[Task details] Reproduce word for word the part of the text on Bird's career that begins at the words "The writing continued" and ends after "by other writers.".

[Passage for review]
The next year Bird returned to Cambridge with his own family to become Publicity Manager for the new National Extension College. They settled in Great Shelford, in the house that was to remain his home for the rest of his life. He loved Shelford and enjoyed the village life. He joined the PTA at the children's school, and briefly sat on the parish council.

The writing continued and Bird contributed to The Informer , a crime series starring Ian Hendry, and Mr Rose with William Mervyn. But with a wife and two young children to support any notion of "giving up the day job" still seemed a long way off. 'Journey to the Unknown': another of Bird's early successes Then in 1967 came his second lucky break. Bird submitted a story to a new series Journey to the Unknown . It was Hammer Films' first venture into television: a mixture of psychological suspense and science fiction. Bird received a contract to write the script. Only later did he learn that the contract had been sent in error by a secretary. Fortunately the Producers liked the script and asked him to write another and to rework scripts by other writers.

[Dataset]
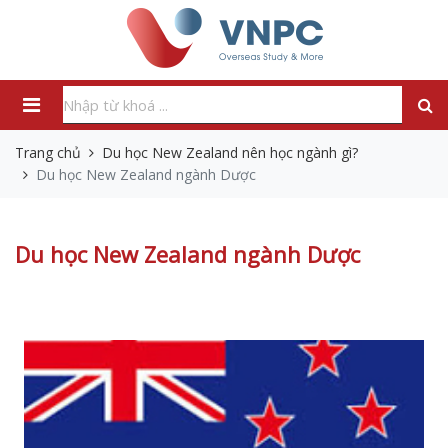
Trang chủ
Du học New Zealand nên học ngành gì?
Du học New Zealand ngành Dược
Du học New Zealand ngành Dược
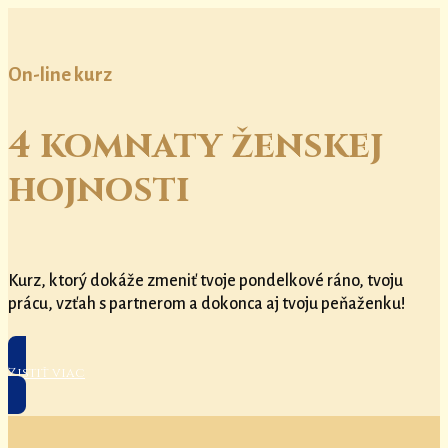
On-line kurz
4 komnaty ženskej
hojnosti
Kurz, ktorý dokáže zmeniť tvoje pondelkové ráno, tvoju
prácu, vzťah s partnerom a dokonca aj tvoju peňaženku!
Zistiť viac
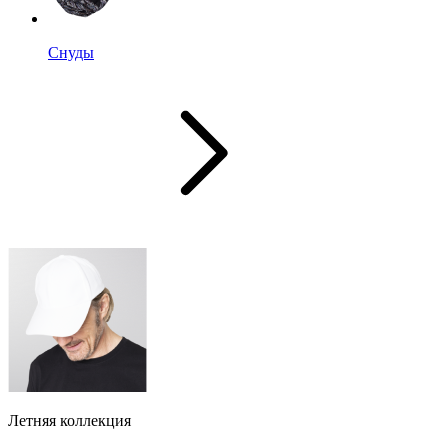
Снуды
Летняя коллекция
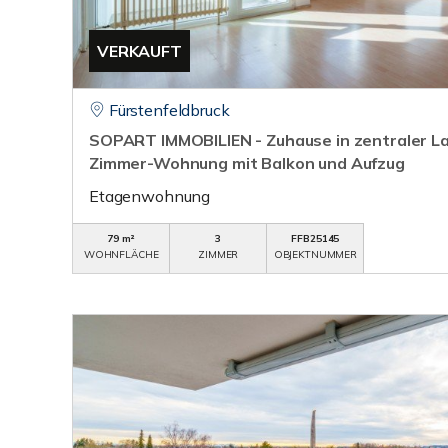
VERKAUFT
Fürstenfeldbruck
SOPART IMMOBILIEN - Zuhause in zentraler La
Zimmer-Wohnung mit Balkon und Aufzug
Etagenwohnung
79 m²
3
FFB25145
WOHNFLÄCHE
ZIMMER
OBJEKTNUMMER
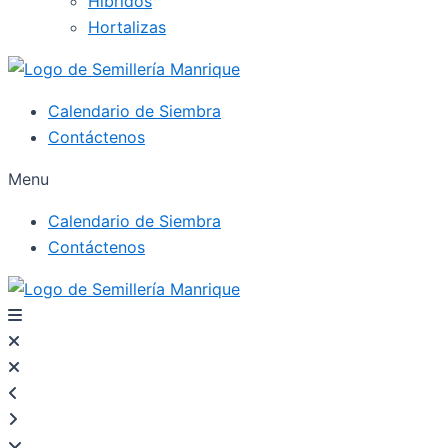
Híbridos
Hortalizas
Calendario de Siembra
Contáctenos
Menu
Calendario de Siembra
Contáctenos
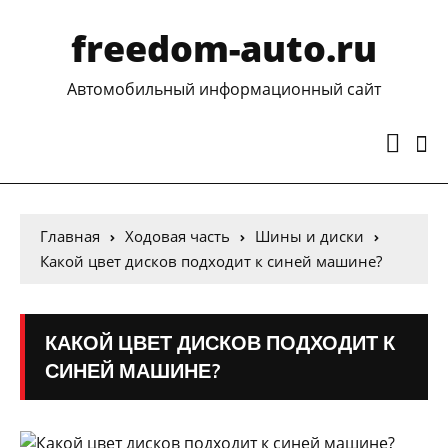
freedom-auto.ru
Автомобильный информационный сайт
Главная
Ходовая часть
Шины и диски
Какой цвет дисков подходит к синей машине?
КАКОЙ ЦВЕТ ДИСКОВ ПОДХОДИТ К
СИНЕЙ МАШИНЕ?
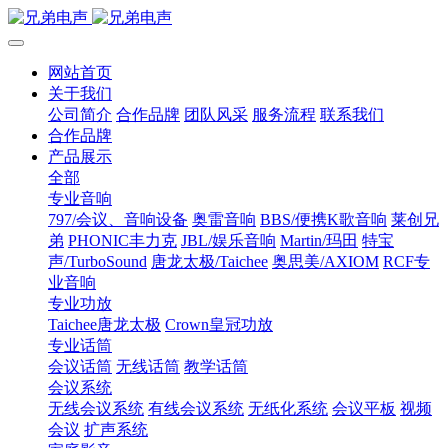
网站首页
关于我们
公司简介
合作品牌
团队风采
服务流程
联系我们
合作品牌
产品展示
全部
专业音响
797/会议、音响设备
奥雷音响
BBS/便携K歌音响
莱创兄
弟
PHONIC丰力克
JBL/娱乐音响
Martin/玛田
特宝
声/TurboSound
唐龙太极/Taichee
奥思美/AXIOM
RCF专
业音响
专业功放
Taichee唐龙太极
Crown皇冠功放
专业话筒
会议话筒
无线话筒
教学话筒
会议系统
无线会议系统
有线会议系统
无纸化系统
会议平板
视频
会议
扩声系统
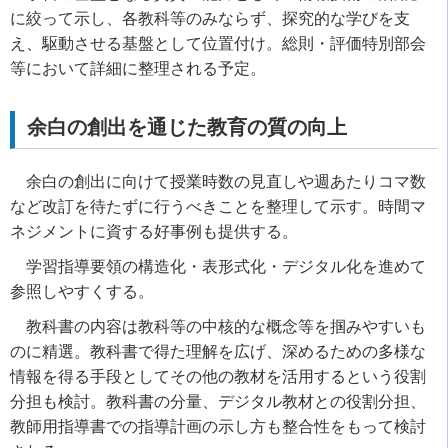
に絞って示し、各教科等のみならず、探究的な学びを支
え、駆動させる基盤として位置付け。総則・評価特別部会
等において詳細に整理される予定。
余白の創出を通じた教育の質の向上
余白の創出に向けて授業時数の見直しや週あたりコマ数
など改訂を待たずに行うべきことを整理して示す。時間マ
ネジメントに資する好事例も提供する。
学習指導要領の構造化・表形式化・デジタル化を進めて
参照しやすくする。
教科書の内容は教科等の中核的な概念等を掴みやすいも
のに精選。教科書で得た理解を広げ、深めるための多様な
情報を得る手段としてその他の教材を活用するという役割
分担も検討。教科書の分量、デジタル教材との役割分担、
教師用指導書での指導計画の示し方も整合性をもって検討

[Answer to this task]
The writing continued and Bird contributed to The Informer , a crime series starring Ian Hendry, and Mr Rose with William Mervyn. But with a wife and two young children to support any notion of "giving up the day job" still seemed a long way off. 'Journey to the Unknown': another of Bird's early successes Then in 1967 came his second lucky break. Bird submitted a story to a new series Journey to the Unknown . It was Hammer Films' first venture into television: a mixture of psychological suspense and science fiction. Bird received a contract to write the script. Only later did he learn that the contract had been sent in error by a secretary. Fortunately the Producers liked the script and asked him to write another and to rework scripts by other writers.